The amazing thing about modern scales is that they handle all this physics for you. The core component, the load cell⁷, is a force sensor⁸. When you stand on the scale, you compress it. A tiny component inside called a strain gauge⁹ gets deformed, which changes the electrical current passing through it. The scale's microchip measures this change with extreme precision and instantly converts it to kilograms.

As a manufacturer, we sometimes get requests for scales that do display force in Newtons. These are typically for scientific labs or specialized engineering applications where measuring pure force is necessary. For 99% of our clients, from retail stores to industrial warehouses, showing a clean, simple mass in kilograms is exactly what they need to run their business effectively.

What is my mass if I weigh 100kg?

This sounds like a trick question, but it gets to the heart of how we talk about weight. You step on a scale, it reads 100 kg, and you say, "I weigh 100 kg." So what is your mass?

If a scale says you weigh 100 kg, your mass is 100 kg. The key is that in everyday language, we use the verb "to weigh" to mean "to have a mass of." The scale measures force but is calibrated to display mass.

The confusion comes from our language. A physicist would say, "This object has a mass of 100 kg," which results in a weight of about 980 Newtons on Earth. But that's a mouthful. So, we just say it "weighs" 100 kg.

This is a huge difference from how weighing used to be done. My insight from the industry is that ancient scales, like a balance with two pans, were true mass-measuring devices. They worked by directly comparing an unknown mass (your object) with a known mass (a set of weights). When the pans balanced, you knew the masses were equal, regardless of gravity.

Modern electronic scales are completely different. They don't compare masses. They measure force. Here is the process broken down:

1. You place the 100 kg mass on the scale.
2. Gravity pulls it down with a force of about 980 Newtons.
3. This force squeezes a component called a load cell.
4. Inside, a strain gauge's electrical resistance changes.
5. A microprocessor¹⁰ reads this electrical change and, using the formula Mass = Force / Gravity, calculates and displays "100.00 kg."

It’s an indirect measurement, but it’s incredibly fast, precise, and practical for everything from weighing vegetables to giant industrial trucks.

Is 50 kg my mass or weight?

The scale shows "50 kg." Is that your mass or your weight? The answer is simple, but it is very important for understanding how modern measurement technology works.

A scale reading of 50 kg is your mass. The kilogram (kg) is a unit of mass, which measures the amount of matter in an object. Weight is the force of gravity on that mass, which is technically measured in Newtons. Your scale shows mass for simplicity.

→ **Assignment**
Answer these questions using the text on scales.
(a) According to the text, what did ancient balances with two pans compare an unknown mass against?
(b) Which formula does the microprocessor use to calculate the displayed mass?
(c) For what kinds of use are scales that display force in Newtons typically requested?
The data that follows has no connection to the text.

Stored dataset items
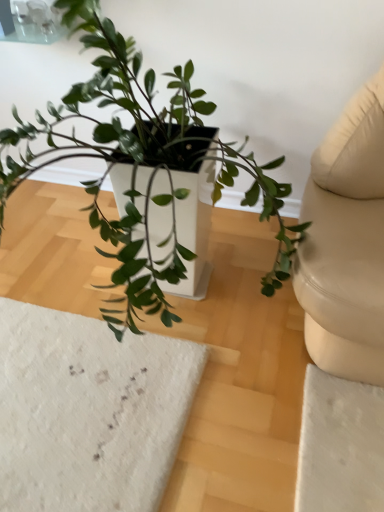
Locate an element on the screen. green matte plant at center is located at coordinates click(x=144, y=164).

In order to face green matte plant at center, should I rotate leftwards or rightwards?

Rotate left and turn 5.178 degrees.

This screenshot has width=384, height=512. Describe the element at coordinates (144, 164) in the screenshot. I see `green matte plant at center` at that location.

Where is `green matte plant at center`? This screenshot has height=512, width=384. green matte plant at center is located at coordinates (144, 164).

→ **Output of the exercise**
(a) A known mass, namely a set of weights.
(b) Mass = Force / Gravity.
(c) Scientific labs or specialized engineering applications where measuring pure force is necessary.